### Entries supplied:
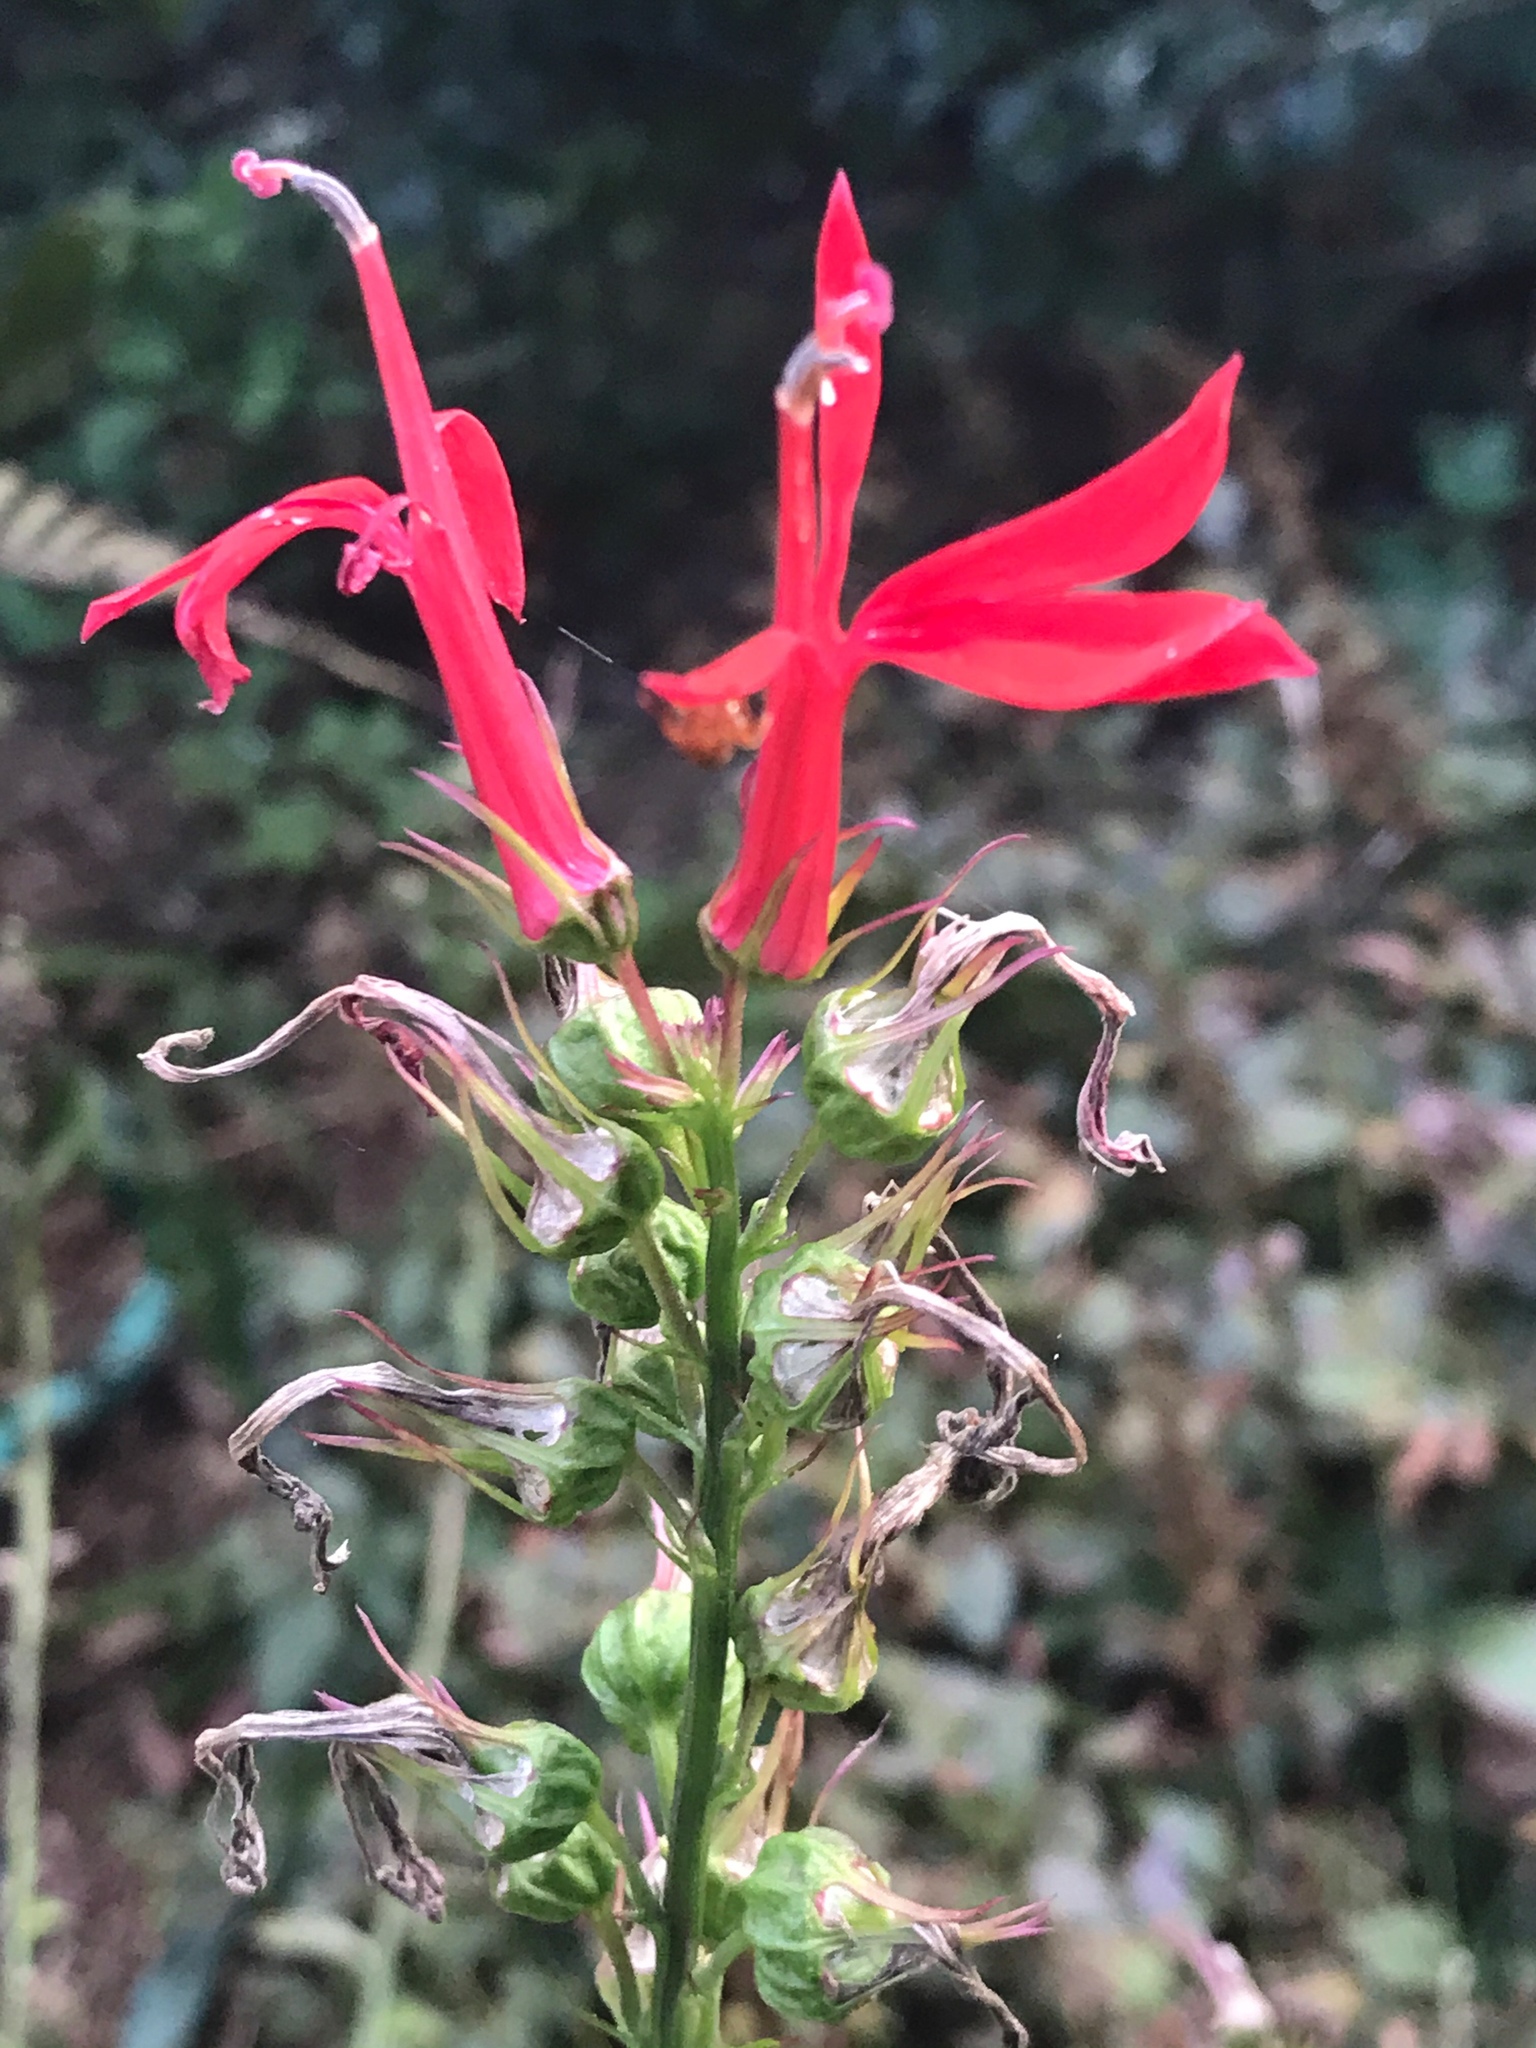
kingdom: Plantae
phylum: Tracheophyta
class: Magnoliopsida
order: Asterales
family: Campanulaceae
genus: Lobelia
---
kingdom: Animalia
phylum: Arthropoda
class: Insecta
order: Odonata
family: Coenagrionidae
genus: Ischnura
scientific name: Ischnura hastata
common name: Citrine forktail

### Task brief:
Copy out, word for word, the stretch of lines from the one containing "phylum: Arthropoda" through the one containing "common name: Citrine forktail", both included.

### Answer to the exercise:
phylum: Arthropoda
class: Insecta
order: Odonata
family: Coenagrionidae
genus: Ischnura
scientific name: Ischnura hastata
common name: Citrine forktail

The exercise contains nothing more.